Although inflation cooled off considerably in 2023 compared to the previous year, living costs have remained stubbornly high. These days, most people are spending more money on essentials like utilities, groceries, and home-related expenses. Unsurprisingly, it’s impacting their ability to save.

If you’ve been unable to add any money to your savings in the past year, that’s potentially problematic. First of all, if you’re trying to complete your emergency fund, the sooner you’re able to do so, the sooner you’re protected from unplanned expenses. Also, even though the economy is strong, you never know when your company may be forced to downsize. Having a complete emergency fund buys you financial protection in the event of a layoff.

Also, right now, savings accounts are paying generously thanks to the interest rate hikes the Federal Reserve implemented to help slow inflation.

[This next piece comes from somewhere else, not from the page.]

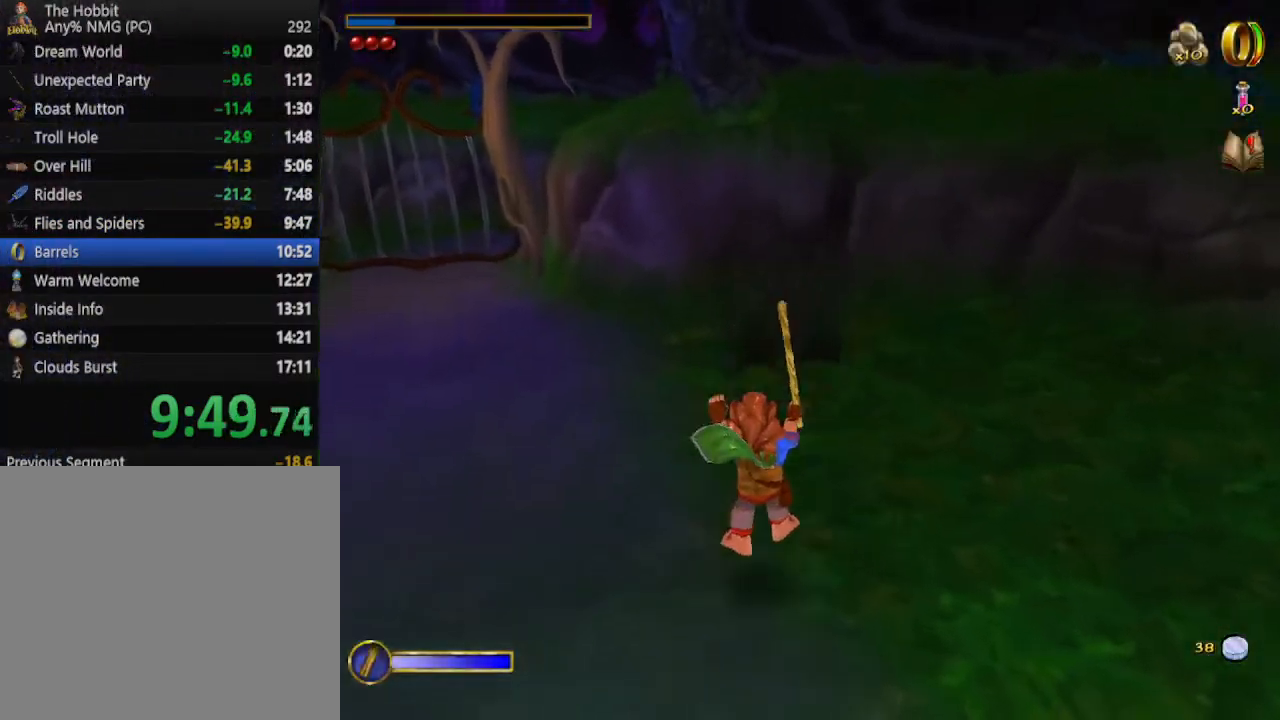
{"keys": ["w"], "mouse": [], "events": [[67, "mouse_right", "down"], [167, "mouse_left", "down"], [267, "mouse_left", "up"], [267, "mouse_right", "up"], [333, "f", "down"], [433, "f", "up"]]}
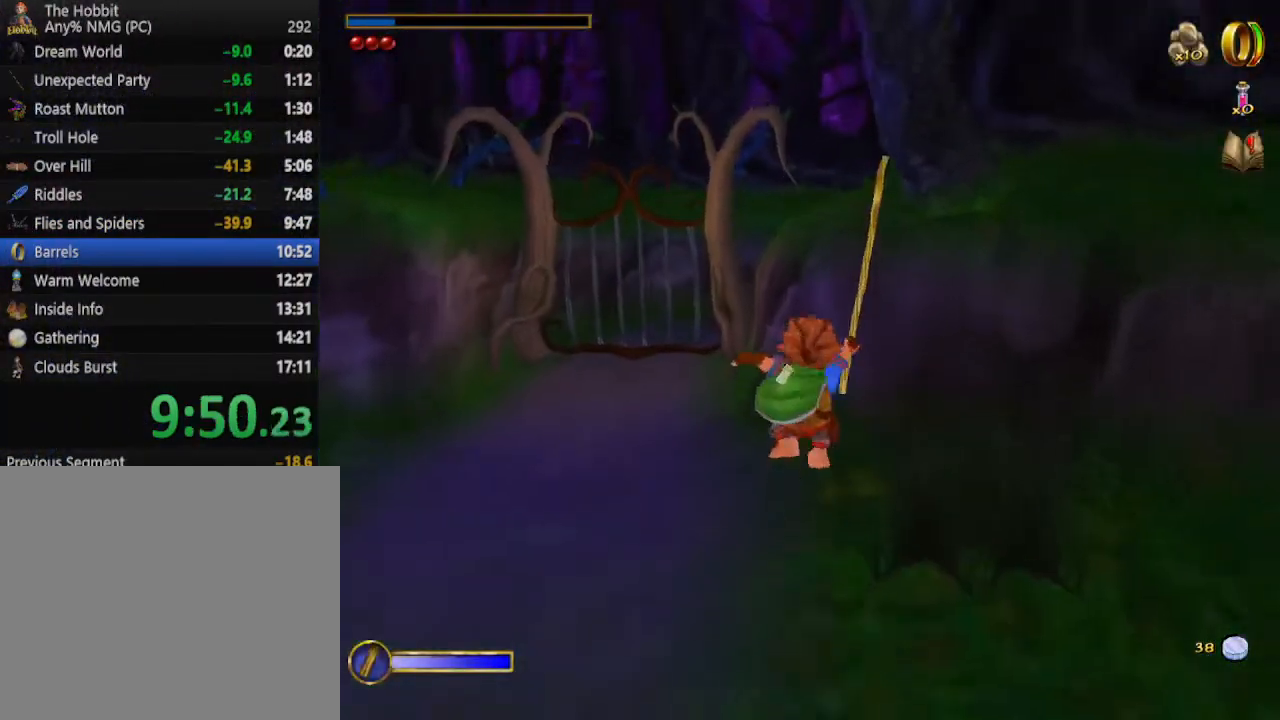
{"keys": ["w"], "mouse": [], "events": [[33, "a", "down"], [233, "a", "up"]]}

So if you haven’t added money to your savings in the past year, you’ve missed out on the chance to earn more interest while rates are high.

For these reasons, it’s important to try to break out of your current cycle. And one simple move could be your ticket to doing just that.

It pays to put the process on autopilot

Many people approach the process of saving money as follows: They spend what they need to during the month, and at the end of the month, whatever portion of their paycheck hasn’t been spent, goes into savings.

It’s not a bad system if you’re someone who manages to actually add money to savings regularly. But if you haven’t put so much as a dollar into your savings in the past year, then clearly, it’s a system that isn’t working well for you.

A better system may be to automate savings account contributions at the start of each month, before you’ve spent your entire paycheck. That way, you’re pretty much forcing yourself to add to your savings and make do with your remaining funds.

Let’s say your current paycheck after taxes and deductions comes to $2,500. You might end up spending it in its entirety month after month, thwarting your savings efforts. But if you set up an automatic transfer so $200 of that leaves your checking account at the start of the month and lands in your savings account, you’re forcing yourself to save $2,400 throughout the year.

You can start small and work your way up

Of course, if you’ve spent your entire paycheck month after month over the past year, you may not be in a position to part with $200 a month. But in that case, part with less.

Start off with an automatic transfer of $50 this month and see how that goes. If it goes well, increase that amount to $60 or $75 next month, and keep boosting that contribution amount until you’re really on track to meeting your goal.

It’s easy to see why saving money might be difficult these days. But it’s important to have those savings for when you need them. It’s also a really good time to have money in the bank, because today’s attractive interest rates won’t stick around forever. So if your current system hasn’t been allowing you to save money, try automating things and seeing if that helps.